Physically Aware NoC Design Arrives With a Big Claim
by Bernard Murphy on 02-23-2023 at 6:00 am

I wrote last month about physically aware NoC design, so you shouldn’t be surprised that Arteris is now offering exactly that capability 😊. First, a quick recap on why physical awareness is important, especially below 16nm. Today, between the top level and subsystems a state-of-art SoC may contain anywhere from five to twenty NoCs, contributing 10-12% of silicon area. Interconnect must thread throughout the floor plan, adding to the complexity of meeting PPA goals in physical design. This requires a balancing act between NoC architecture, logical design and physical design, a task which until now has forced manual iteration, materially extending the implementation schedule. That iteration is a time sink which physically aware NoC design aims to cut dramatically.

Physically Aware NoC Design

(Source: Arteris, Inc.)

The Traditional Interconnect Design Flow

The early stages of NoC design are architecture-centric, figuring out how typical software use cases can best be supported. The network topology should be optimized around quality of service for high-traffic paths while allowing more flexibility for lower frequency and relatively latency-insensitive connections. Topology choices are also influenced by early floor plan estimates, packaging constraints, power management architecture, and safety and security considerations. Architects and NoC design teams iterate between an estimated floor plan and interconnect topology to converge on an approximate architecture. This planning phase consumes time (14-35 days in a production design example illustrated here), essential to approximately align between architecture, logic and physical constraints.

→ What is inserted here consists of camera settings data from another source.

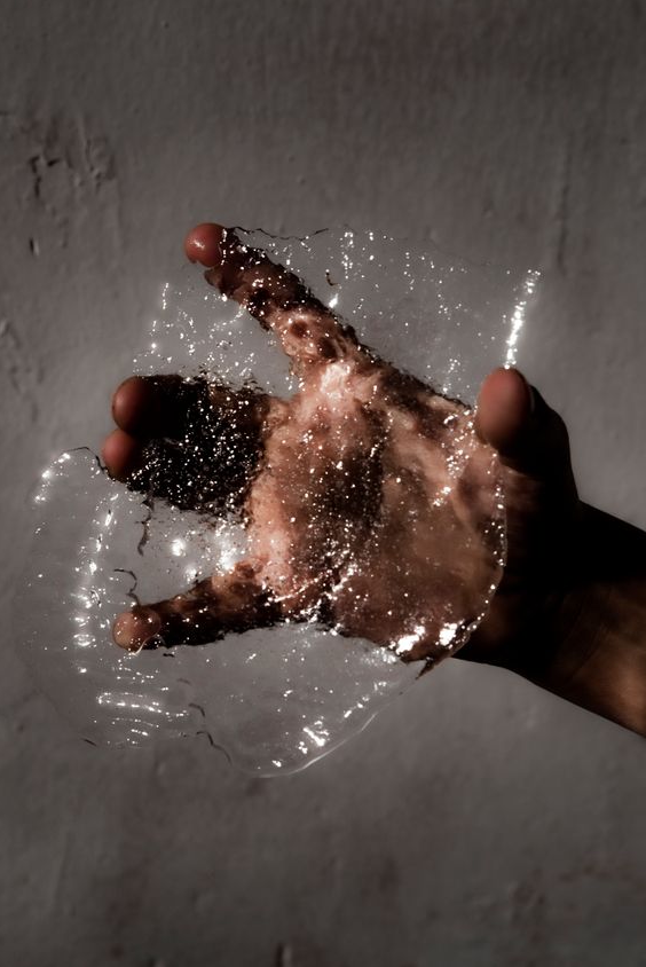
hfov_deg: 15.6
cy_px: 474
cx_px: 289
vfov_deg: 23.1
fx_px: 2365
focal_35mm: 88
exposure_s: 1/1000
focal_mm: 62
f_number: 8
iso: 100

Then the hard work starts to refine approximations. System verification and logic verification are run to validate bandwidth and latency targets. Synthesis, place and route and timing analysis probe where the design must be further optimized to meet power, area and timing goals. At this stage, designers are working with a real physical floor plan for all the function IP components, into which NoC IPs and connections must fit. Inevitably, early approximations prove not to be quite right, the physical design team can’t meet the timing goals, and the process must iterate. Physical constraints may need to be tuned and pipelines added, driven by informed guesswork. More iterations follow further refining estimates and ultimately leading to closure. Sometimes fixing a problem may require a restart to refactor the NoC topology, putting the whole project at risk.

Those iterations take time. In one production design, closing NoC timing took 10 weeks! Experienced design teams limit iterations by over-provision pipelining and by using LVT libraries along timing critical paths. Accepting tradeoffs in area, latency and power in exchange for faster convergence. Per iteration, considering and implementing those decisions then rerunning the implementation flow and rechecking timing, altogether can take weeks.

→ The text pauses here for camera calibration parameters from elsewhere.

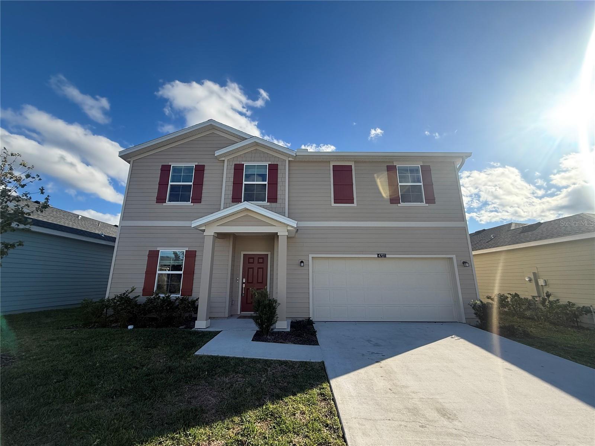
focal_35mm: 14
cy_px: 223
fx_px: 241
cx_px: 298
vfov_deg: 85.7
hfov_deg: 102.1
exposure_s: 1/970
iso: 50
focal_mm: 2.22
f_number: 2.2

Physically Aware NoC Design With FlexNoC 5

That trial-and-error iteration is a consequence of approximations and assumptions in architectural design. Understandable but now a much better approach is possible. After the very first pass-through implementation, a more accurate floor plan is available. Maybe the NoC topology needs to be tweaked against the floor plan but now it is working with real physical and timing constraints. The NoC generator has enough information to generate more accurate timing and physical constraints for P&R. It can also insert the right level of pipelining, exactly where it is needed. Automatically delivering a NoC topology which will close with confidence in just one more implementation pass.

Physically Aware NoC Design

(Source: Arteris, Inc.)

This is what Arteris is claiming for their new generation FlexNoC 5 solution – that a first iteration based on an implementation grade floor plan will provide enough information for FlexNoC 5 to automatically generate timing and physical constraints, together with pipelining, to meet closure on the next pass. Based on the customer design example described earlier, they assert that this automation delivers up to a 5X speedup in iterating to NoC physical closure.

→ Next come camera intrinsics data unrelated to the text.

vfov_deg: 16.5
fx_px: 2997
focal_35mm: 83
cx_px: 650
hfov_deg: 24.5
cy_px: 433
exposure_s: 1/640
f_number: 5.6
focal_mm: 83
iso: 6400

That’s a big jump in productivity and one that seems intuitively reasonable to me. I talked in my earlier blog about the whole process being an optimization problem with all the challenges of such problems. A trial-and-error search for a good starting point suffers from long cycle times through implementation, to determine if a trial missed the mark and how to best adjust for the next trial. More automation in NoC generation based on more accurate estimates should find an effective starting point faster.

Proving the Claim

Arteris cites measured improvements in NoC physical implementation using a FlexNoC 5 flow, in each case using the same number of engineers with and without the new technology. For pipeline insertion, they were able to reduce iterations from 10 to 1, within the same time per iteration. In constraint (re-) definition they were able to reduce the elapsed time from 3 days to 1 day and turns on constraints from 3 to 1. In place and route, they were able to reduce 5 or more iterations to 1 iteration within the same or better iteration time. Overall, 10X faster in pipeline insertion, 9X faster in constraint (re-)definition and 5X faster in P&R.

I should add that a customer in this case (Sondrel) has significant experience in ASIC design and has been working with NoC technology for many years. These are experienced SoC designers who know how to optimize their manual flow yet agree that the new automated flow is delivering better results faster.